In summary, my morning routine was about taking care of my mind, first and foremost, and then taking care of my body.
My new “not so morning” routine
By the time our first son was born, I had implemented my new not-so-morning routine.
It wasn’t so much about the rigidity and the “get it all done” mentality. It was about including all the former components of my routine that made me feel good, at some point during my morning.
My new routine looked something like this: I would meditate and pray while feeding my son in the early morning hours. Then I would journal for a few minutes after I put him back to sleep (and going back to sleep myself!)
Walking our dog became a family walk with baby in the stroller and our dog happily strutting along sometime close to the first morning nap.
My workouts were done as a high intensity circuit format during our son’s second morning nap.
By the time noon rolled around, my entire morning ritual had been completed, spread across the morning hours, sometime between 4 am and noon.
I didn’t feel stressed about getting it all done at the same time. I allowed myself the freedom to modify the routine as my day went along, making sure to keep the essence of it.
This new way of doing gave me the sense of accomplishment I needed.
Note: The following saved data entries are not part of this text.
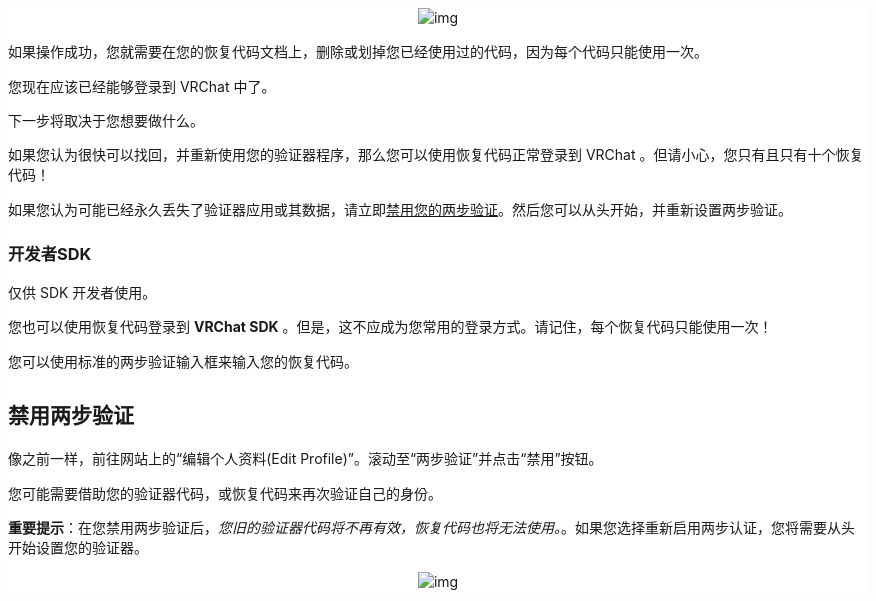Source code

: <center>

![img](/docs.vrchat.com/images/setup-2fa-17.png)

</center>

如果操作成功，您就需要在您的恢复代码文档上，删除或划掉您已经使用过的代码，因为每个代码只能使用一次。

您现在应该已经能够登录到 VRChat 中了。

下一步将取决于您想要做什么。

如果您认为很快可以找回，并重新使用您的验证器程序，那么您可以使用恢复代码正常登录到 VRChat 。但请小心，您只有且只有十个恢复代码！

如果您认为可能已经永久丢失了验证器应用或其数据，请立即[禁用您的两步验证](./setup-2fa#禁用两步验证)。然后您可以从头开始，并重新设置两步验证。

### 开发者SDK

仅供 SDK 开发者使用。

您也可以使用恢复代码登录到 **VRChat SDK** 。但是，这不应成为您常用的登录方式。请记住，每个恢复代码只能使用一次！

您可以使用标准的两步验证输入框来输入您的恢复代码。

## 禁用两步验证

像之前一样，前往网站上的“编辑个人资料(Edit Profile)”。滚动至“两步验证”并点击“禁用”按钮。

您可能需要借助您的验证器代码，或恢复代码来再次验证自己的身份。

**重要提示**：在您禁用两步验证后，*您旧的验证器代码将不再有效，恢复代码也将无法使用。*。如果您选择重新启用两步认证，您将需要从头开始设置您的验证器。

<center>

![img](/docs.vrchat.com/images/setup-2fa-22.png)

</center>
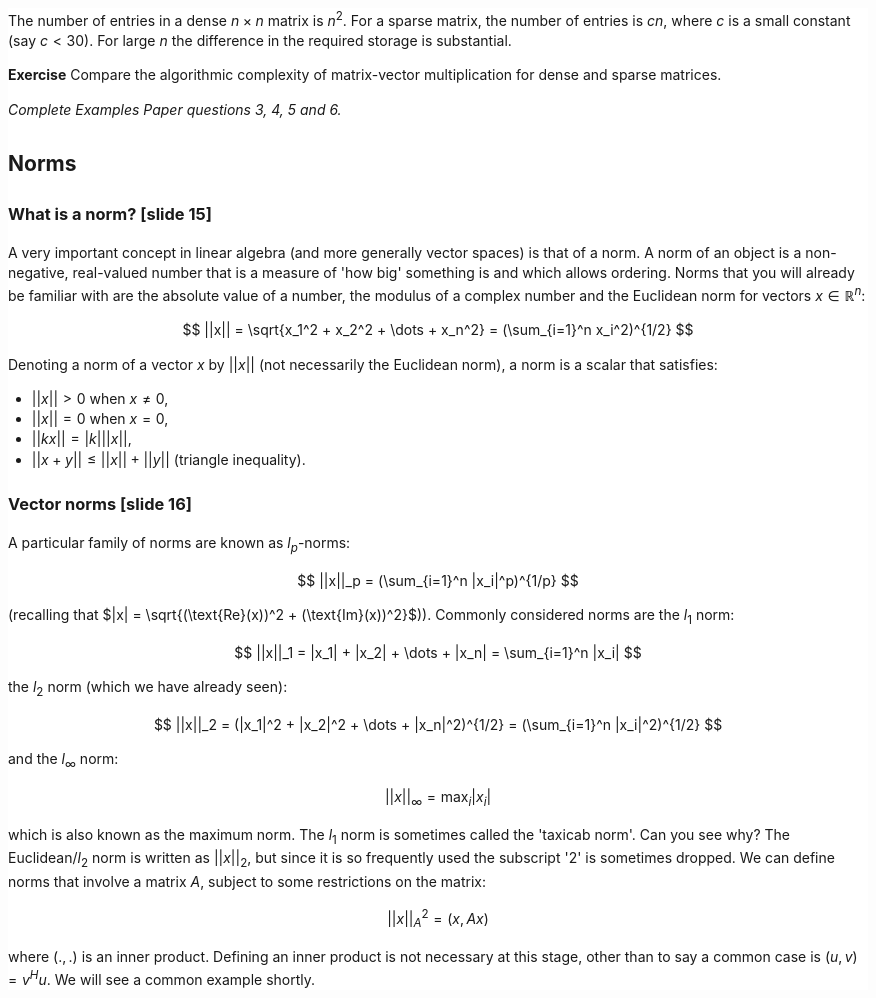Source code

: The number of entries in a dense $n \times n$ matrix is $n^2$. For a sparse matrix, the number of entries is $c n$, where $c$ is a small constant (say $c < 30$). For large $n$ the difference in the required storage is substantial.

**Exercise**
Compare the algorithmic complexity of matrix-vector multiplication for dense and sparse matrices.

*Complete Examples Paper questions 3, 4, 5 and 6.*

## Norms

### What is a norm? [slide 15]

A very important concept in linear algebra (and more generally vector spaces) is that of a norm. A norm of an object is a non-negative, real-valued number that is a measure of 'how big' something is and which allows ordering.
Norms that you will already be familiar with are the absolute value of a number, the modulus of a complex number and the Euclidean norm for vectors $x \in \mathbb{R}^n$:

$$ ||x|| = \sqrt{x_1^2 + x_2^2 + \dots + x_n^2} = (\sum_{i=1}^n x_i^2)^{1/2} $$

Denoting a norm of a vector $x$ by $||x||$ (not necessarily the Euclidean norm), a norm is a scalar that satisfies:

- $||x|| > 0$ when $x \neq 0$,
- $||x|| = 0$ when $x = 0$,
- $||k x|| = |k| ||x||$,
- $||x + y|| \leq ||x|| + ||y||$ (triangle inequality).

### Vector norms [slide 16]

A particular family of norms are known as $l_p$-norms:

$$ ||x||_p = (\sum_{i=1}^n |x_i|^p)^{1/p} $$

(recalling that $|x| = \sqrt{(\text{Re}(x))^2 + (\text{Im}(x))^2}$)). Commonly considered norms are the $l_1$ norm:

$$ ||x||_1 = |x_1| + |x_2| + \dots + |x_n| = \sum_{i=1}^n |x_i| $$

the $l_2$ norm (which we have already seen):

$$ ||x||_2 = (|x_1|^2 + |x_2|^2 + \dots + |x_n|^2)^{1/2} = (\sum_{i=1}^n |x_i|^2)^{1/2} $$

and the $l_\infty$ norm:

$$ ||x||_\infty = \max_i |x_i| $$

which is also known as the maximum norm.
The $l_1$ norm is sometimes called the 'taxicab norm'. Can you see why?
The Euclidean/$l_2$ norm is written as $||x||_2$, but since it is so frequently used the subscript '2' is sometimes dropped.
We can define norms that involve a matrix $A$, subject to some restrictions on the matrix:

$$ ||x||_A^2 = (x, A x) $$

where $(., .)$ is an inner product. Defining an inner product is not necessary at this stage, other than to say a common case is $(u, v) = v^H u$. We will see a common example shortly.
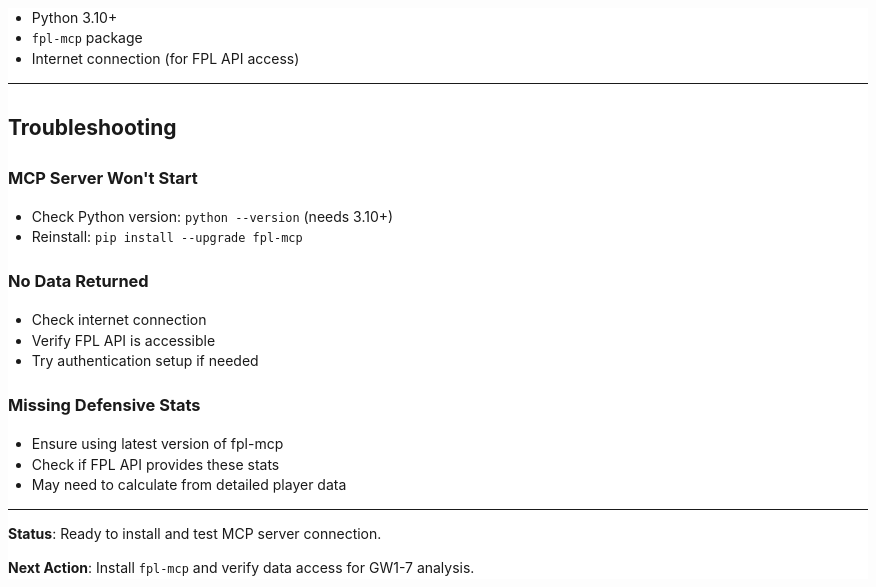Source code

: - Python 3.10+
- `fpl-mcp` package
- Internet connection (for FPL API access)

---

## Troubleshooting

### MCP Server Won't Start
- Check Python version: `python --version` (needs 3.10+)
- Reinstall: `pip install --upgrade fpl-mcp`

### No Data Returned
- Check internet connection
- Verify FPL API is accessible
- Try authentication setup if needed

### Missing Defensive Stats
- Ensure using latest version of fpl-mcp
- Check if FPL API provides these stats
- May need to calculate from detailed player data

---

**Status**: Ready to install and test MCP server connection.

**Next Action**: Install `fpl-mcp` and verify data access for GW1-7 analysis.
How to set up your own “not so morning” routine
You may not be dealing with similar issues of forced bed rest and a newborn, but you may be dealing with circumstances that momentarily, or permanently, are preventing you from keeping up your beloved morning ritual.
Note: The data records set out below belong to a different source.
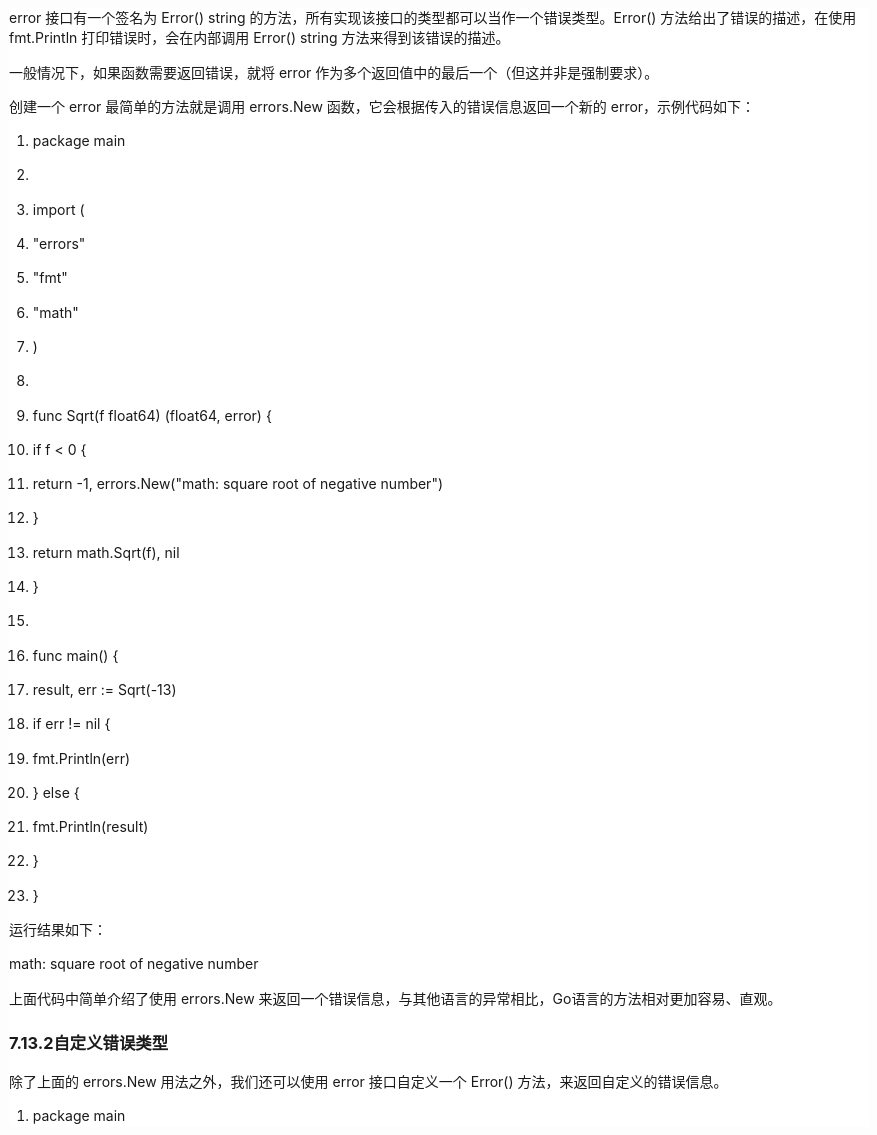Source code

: error 接口有一个签名为 Error() string 的方法，所有实现该接口的类型都可以当作一个错误类型。Error() 方法给出了错误的描述，在使用 fmt.Println 打印错误时，会在内部调用 Error() string 方法来得到该错误的描述。  
  
一般情况下，如果函数需要返回错误，就将 error 作为多个返回值中的最后一个（但这并非是强制要求）。  
  
创建一个 error 最简单的方法就是调用 errors.New 函数，它会根据传入的错误信息返回一个新的 error，示例代码如下：

1.  package main

2.  

3.  import (

4.  "errors"

5.  "fmt"

6.  "math"

7.  )

8.  

9.  func Sqrt(f float64) (float64, error) {

10. if f < 0 {

11. return -1, errors.New("math: square root of negative number")

12. }

13. return math.Sqrt(f), nil

14. }

15. 

16. func main() {

17. result, err := Sqrt(-13)

18. if err != nil {

19. fmt.Println(err)

20. } else {

21. fmt.Println(result)

22. }

23. }

运行结果如下：

math: square root of negative number

上面代码中简单介绍了使用 errors.New 来返回一个错误信息，与其他语言的异常相比，Go语言的方法相对更加容易、直观。

### 7.13.2自定义错误类型

除了上面的 errors.New 用法之外，我们还可以使用 error 接口自定义一个 Error() 方法，来返回自定义的错误信息。

1.  package main
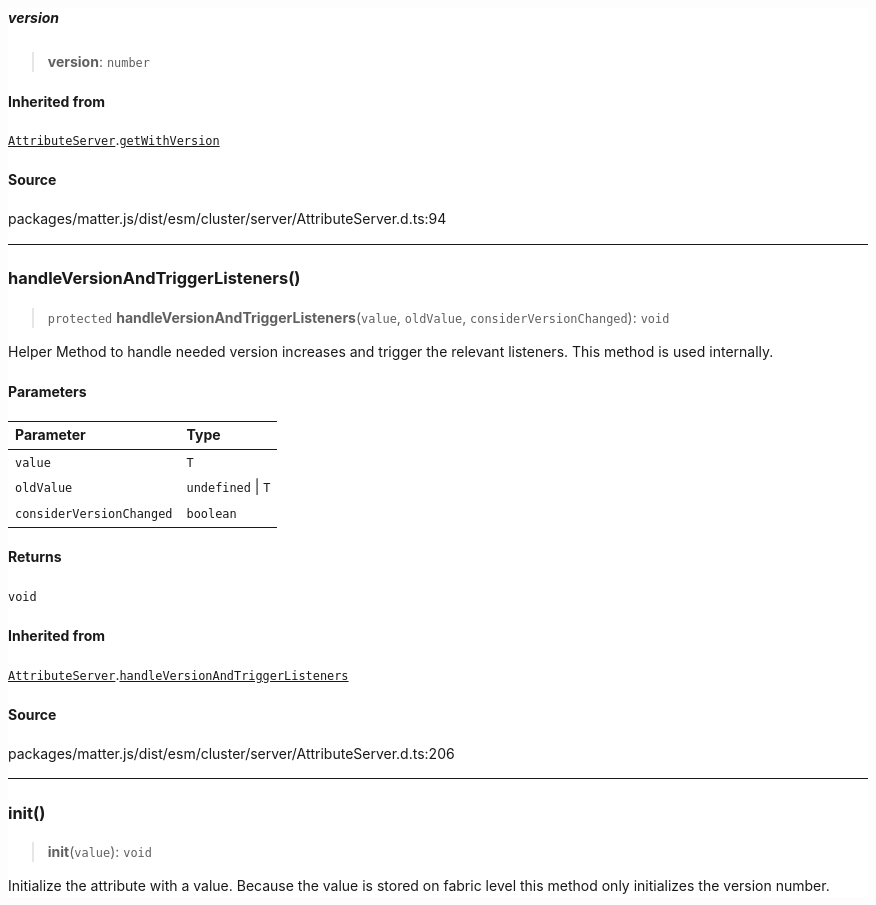 ##### version

> **version**: `number`

#### Inherited from

[`AttributeServer`](AttributeServer.md).[`getWithVersion`](AttributeServer.md#getwithversion)

#### Source

packages/matter.js/dist/esm/cluster/server/AttributeServer.d.ts:94

***

### handleVersionAndTriggerListeners()

> `protected` **handleVersionAndTriggerListeners**(`value`, `oldValue`, `considerVersionChanged`): `void`

Helper Method to handle needed version increases and trigger the relevant listeners. This method is used
internally.

#### Parameters

| Parameter | Type |
| :------ | :------ |
| `value` | `T` |
| `oldValue` | `undefined` \| `T` |
| `considerVersionChanged` | `boolean` |

#### Returns

`void`

#### Inherited from

[`AttributeServer`](AttributeServer.md).[`handleVersionAndTriggerListeners`](AttributeServer.md#handleversionandtriggerlisteners)

#### Source

packages/matter.js/dist/esm/cluster/server/AttributeServer.d.ts:206

***

### init()

> **init**(`value`): `void`

Initialize the attribute with a value. Because the value is stored on fabric level this method only initializes
the version number.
If that is the case, follow these steps to establish another routine that will bring you the same sense of accomplishment, without any of the guilt of getting off track.
1.Deconstruct your previous routine: breakdown each element that composed your morning routine. From having coffee, to heading out to the gym, to spending time cuddling your pet. Whatever time was spent doing an activity in your former routine, is an element in its own.
2. Group items together: Once your routine is decomposed, only put back together in blocks, the items you feel need to be done in a consecutive sequence. For me, meditation and prayer go together, so I needed to combine those. For you, maybe it’s drinking your first cup of coffee and heading out for a run.
3. Make time, at some point in your morning, for each block of your routine: say your former routine included prayer, journaling, drinking a hot cup of coffee, heading out for a run and getting ready for work. But now, for whatever reason, that routine is not sustainable. Break it down, starting by what can only be done within the first few hours of the morning. If you know that you can only go for a run in the early morning, then start off your day with that. Get that hot cup of coffee and that morning run in, first thing in the morning, before getting ready for work. Then plan your prayer and journaling at another time in your morning. Schedule it in your agenda as you would any other important meeting. Maybe it can take the place of your morning break or it can be something you practice during your morning commute.(If you need more ideas on how to break down those practices, check out The Ignition Toolbox HERE)
By spreading your morning routine across your entire morning, you won’t feel the unnecessary pressure of getting everything done within a very limited timespan, yet you will get the same feeling of accomplishment.
If you come to the realization that not everything you want to do will get done during your morning, know that is it ok to let go of certain things, momentarily. Be adaptive and be kind to yourself.
Remember, the goal of morning rituals is to set a positive and uplifting tone for the rest of your day. If the pressure of your routine is creating negative energy and undue stress, it’s time to revisit your routine.
I hope you enjoyed my take on morning routines.